__TASKS TO CARRY OUT__
• a. From the text on producers and directors, reproduce the stretch from "A producer's role" through "irregular work hours." without changing a word.
• b. Resume the text on producers and directors from where it stops, in the same style.

SOURCE TEXT below:

Producers and directors are both integral to the outcome of a film, but their responsibilities differ. Directors lead the creative aspects of a film while producers handle the business and financial ends of it. The producer makes sure the production runs smoothly and according to schedule, so the final fate of the film is in their hands. Directors are in charge of how everything is done during shooting and on the set. Even though the duties are highly variable, the main disparity is a producer works more behind the scenes whereas a director works intimately from the inside.

Producers

A producer's role is not written in stone, but generally, their job is to supervise every stage of the movie-making process. In the beginning, they fund the film by acquiring investors or putting down their own money. They form the heart of the production as they hire a director and crew. There may be an executive producer who runs the show and delegates the day-to-day tasks to a line producer. A producer also has the last word in any major decision. The job can be quite stressful since the weight is carried on their shoulders, and there are often long and irregular work hours.

End of SOURCE TEXT.
PROVIDED DATA below:

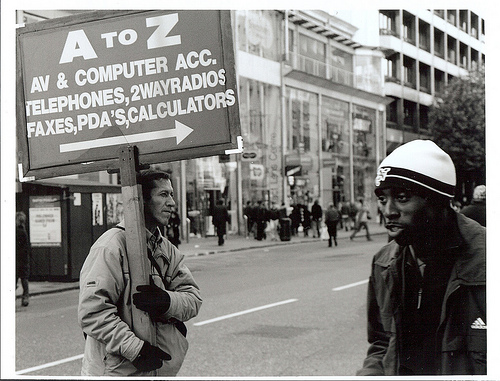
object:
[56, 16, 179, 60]
alphabet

End of PROVIDED DATA.

__ANSWERS BY ITEM NUMBER__
• a.
A producer's role is not written in stone, but generally, their job is to supervise every stage of the movie-making process. In the beginning, they fund the film by acquiring investors or putting down their own money. They form the heart of the production as they hire a director and crew. There may be an executive producer who runs the show and delegates the day-to-day tasks to a line producer. A producer also has the last word in any major decision. The job can be quite stressful since the weight is carried on their shoulders, and there are often long and irregular work hours.

• b.
Job responsibilities of a Producer include:

  • Approving budget, script, and editing changes
  • Scouting locations
  • Promoting and distributing the film
  • Communicating with everyone involved

Directors

Directors are always on the set, where they oversee the performances of the actors and coordinate the crew. They tactfully work with the actors during filming and rehearsal by offering suggestions and ensuring they adhere to the guidelines of the script. A director typically selects the cast members at calls and auditions, though a special casting director may take on the role. All in all, the job demands leadership and creative acuity. Like producers, directors are under a great deal of pressure as they must deal with strict schedules, long hours, and any problems that may arise.

Job responsibilities of a Director include:

  • Visualizing the screenplay
  • Working with set designers, wardrobe designers, editors, and composers
  • Communicating with producers
  • Resolving issues among cast members

Related Careers

If a career as a director interests you, you could also think about becoming a film editor, who puts together and cuts a film under the director's vision. A screenwriter is another profession in the movie business in which one writes every detail of a script, and similar to producers, screenwriters are highly involved at the pre-production phase.